In practice, this might mean increasing the Child Tax Credit which stands now at $2,000 per child, but making the full benefit reliant on a $10,000 per-year income threshold, such as Senator Mitt Romney has previously proposed. Many low-income families would receive a higher credit under Romney’s plan than they currently enjoy, but some low-income and middle-income families, especially those with single parents who currently claim the “head of household” tax status, would lose other tax offsets that Romney’s plan proposes changing. According to the Center on Bipartisan Policy Priorities, millions of children would be worse off under Romney’s plan than they would be if the system stays as is.
Exclusionary family policies might also mean marriage bonuses, similar to what Sen. Josh Hawley (R-Missouri) proposed in 2021, and what J.D. Vance endorsed before his Senate election. Like Hungary’s forgivable loan program, Hawley’s 2021 proposal preferences married couples, who would get a $12,000 tax credit per year if they met an annual earnings threshold of $7,540, versus a $6,000 annual credit for a single parent meeting the same $7,540 income threshold. Hawley says this was explicitly designed to more easily allow one parent leaving the workforce to raise their household’s children.

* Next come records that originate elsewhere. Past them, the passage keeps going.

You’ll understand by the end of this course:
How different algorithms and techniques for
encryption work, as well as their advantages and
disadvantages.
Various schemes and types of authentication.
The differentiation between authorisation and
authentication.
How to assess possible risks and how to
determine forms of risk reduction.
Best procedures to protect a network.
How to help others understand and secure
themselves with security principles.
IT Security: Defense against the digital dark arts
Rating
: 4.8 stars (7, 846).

“The Parent Tax Credit rewards marriage,” he wrote in Fox Business News in 2021. “Rather than merely doubling the earnings threshold to ensure there is no marriage penalty, the credit maintains the same income requirements for married parents. That means an explicit marriage bonus of 100 percent.”
Of course, being the child of parents who never marry, or who ultimately divorce, or being the child of a very low-income parent are all circumstances over which kids have no control. Politicians, however, do have control over designing pro-family benefits in ways that don’t exclude them and their families. Just look at Lithuania, where every child until the age of 18 receives roughly $85 a month, unless their parents make less than 150 percent above the country’s poverty line, in which case they get approximately $135. Families with three or more kids receive an additional allowance, no matter their income. Luxembourg offers a standardized $290 monthly benefit per child that marginally increases with a child’s age; there are no income thresholds or caps. Poland pays families about $2,700 cash every year for each child after their first is between the age of 12 and 36 months, also with no income thresholds or caps.
Raising a child from birth to age 18 in the US is estimated to exceed $300,000, so it makes sense that parents of any political ideology may endorse the concept of baby bonuses or more generous child tax credits at first glance. But before celebrating that more politicians are talking about how exorbitantly expensive it is to raise a child in today’s economy, it’s worth taking a look under the hood to find who their policy solutions would benefit—and exclude.